3D Convolutional Layers

In addition to the loss function changes and orientation representation iterations, one of the most significant improvements was switching from 2D to 3D convolutional layers in our neural networks. This allows the model to better understand the relationships between sensor positions and vector field components, dramatically improving performance per parameter count. The three dimensions of the input data in question are Sample Number, Sensor Position (X,Y,Z), and Vector Field Component (X,Y,Z).

Though Loss in this context is somewhat loosely defined without looking at the loss equations, the performance of the model was improved by several times over, corresponding to a reduction in loss by a factor of 1/2 or better for equivalent parameter counts and training times. The blue dot in the plot below shows the performance of the best model which includes all of the improvements mentioned above, and red dots show other configurations which were explored, with the far upper right two dots showing the initial models.

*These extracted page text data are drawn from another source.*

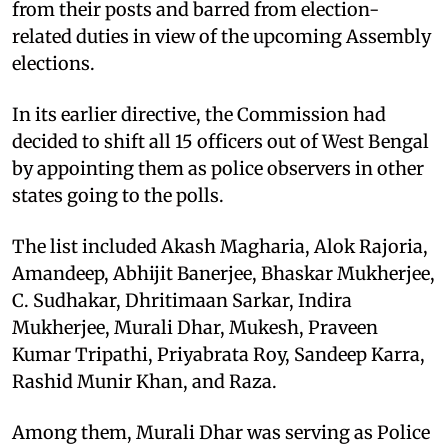
from their posts and barred from election-
related duties in view of the upcoming Assembly
elections.
In its earlier directive, the Commission had
decided to shift all 15 officers out of West Bengal
by appointing them as police observers in other
states going to the polls.
The list included Akash Magharia, Alok Rajoria,
Amandeep, Abhijit Banerjee, Bhaskar Mukherjee,
C. Sudhakar, Dhritimaan Sarkar, Indira
Mukherjee, Murali Dhar, Mukesh, Praveen
Kumar Tripathi, Priyabrata Roy, Sandeep Karra,
Rashid Munir Khan, and Raza.
Among them, Murali Dhar was serving as Police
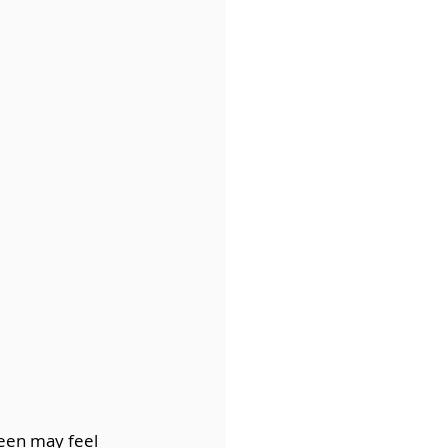
een may feel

Note that the initial and final model architectures are not directly comparable due to changes to their loss functions, though it is expected that this would make the improvements even more pronounced.

Hyperparameter Search

Model Performance Stats

The current best model seems to be performing quite well!

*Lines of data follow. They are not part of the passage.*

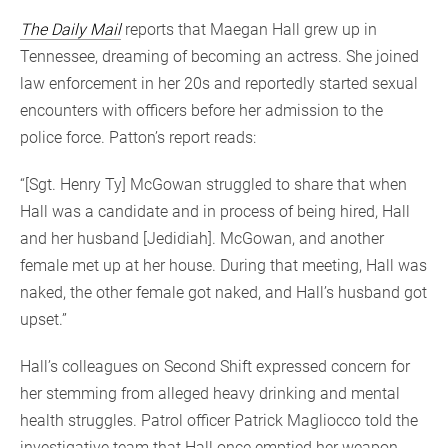
The Daily Mail
reports that Maegan Hall grew up in
Tennessee, dreaming of becoming an actress. She joined
law enforcement in her 20s and reportedly started sexual
encounters with officers before her admission to the
police force. Patton’s report reads:
“[Sgt. Henry Ty] McGowan struggled to share that when
Hall was a candidate and in process of being hired, Hall
and her husband [Jedidiah]. McGowan, and another
female met up at her house. During that meeting, Hall was
naked, the other female got naked, and Hall’s husband got
upset.”
Hall’s colleagues on Second Shift expressed concern for
her stemming from alleged heavy drinking and mental
health struggles. Patrol officer Patrick Magliocco told the
investigative team that Hall once emptied her weapon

  • 99.72% of predictions are within 1m or 20% of actual target position
  • 97.24% of predictions are within 0.3m or 10% of actual target position
  • The model works for targets between 3-15m from closest approach
  • ~4.5M parameters, which can easily run on low power hardware onboard the UUV
  • Inference time is extremely fast (0.02ms on an RTX 4090), meaning it should run well under one second on the actual UUV hardware

The cases where the model gives poor predictions seem to be primarily when the simulated target is very weak and the point of closest approach is at a large distance, which is expected. No attempt is made while creating input data to validate that a given target is detectable under the noise floor, and so this issue is expected.

Model Performance

The visualization above shows the chosen model target prediction capability for one example in the validation data set. The model never saw this data point during training, and its location prediction is within approximately 0.35m from a closest approach of 9.61m. The target orientation prediction is accurate to within 1.335 degrees despite the magnetic moment from which it is derived containing a high ~30% error. This high magnetic moment error is in part due to the added noise combined with the high sensitivity of the predicted moment magnitude to errors due to the inverse cubed falloff nature of magnetic fields. Prediction accuracy, and especially magnetic moment prediction accuracy improves at closer ranges and larger magnitude targets.

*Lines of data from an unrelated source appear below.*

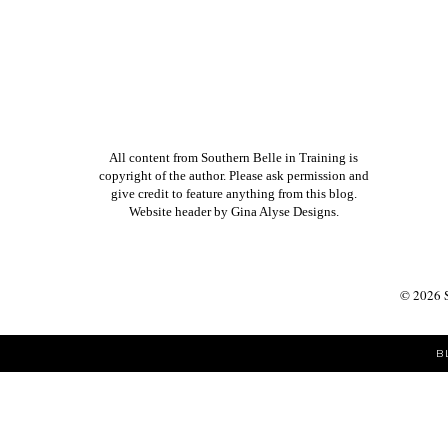
All content from Southern Belle in Training is
copyright of the author. Please ask permission and
give credit to feature anything from this blog.
Website header by
Gina Alyse Designs
.
©
2026
B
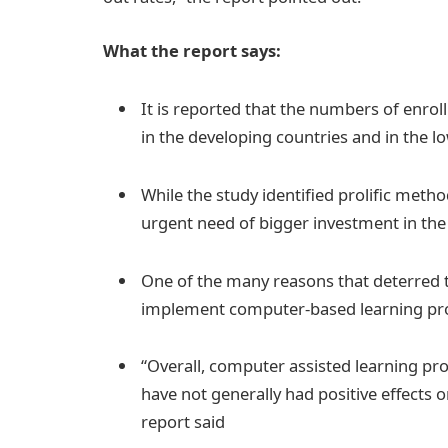
What the report says:
It is reported that the numbers of enrol
in the developing countries and in the l
While the study identified prolific metho
urgent need of bigger investment in the 
One of the many reasons that deterred th
implement computer-based learning 
“Overall, computer assisted learning p
have not generally had positive effects 
report said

Parametric Inversion Method

In addition to machine learning, we developed a first principles approach using parametric inversion. This technique:

  • Constructs a mathematical model of the relationship between magnetic sources and observable fields
  • Uses optimization to solve the inverse problem and recover target properties
  • Provides well-defined behavior that can serve as a benchmark for ML solutions
  • Is limited only by input data quality and can provide high precision with good measurements

While not as noise-tolerant as our ML approach, the parametric inversion method offers reliable, physics-based results without the risk of unexpected behavior in novel conditions. I might write more about this in a future post since it deserves a more detailed explanation.

Next Steps

For our next phase, we'll be focusing on:

  • Expanding our ML models to handle complex magnetic signatures from multiple targets
  • Integrating formal classification frameworks with our extracted parameters
  • Testing with real-world data from our UUV platform
  • Optimizing for embedded systems with limited hardware resources

The ultimate goal remains enhancing UUV capabilities for detecting underwater objects, and using magnetic sensing to complement traditional navigation methods.

I'm excited to see how these models perform in upcoming open water tests with real UUVs in the near future!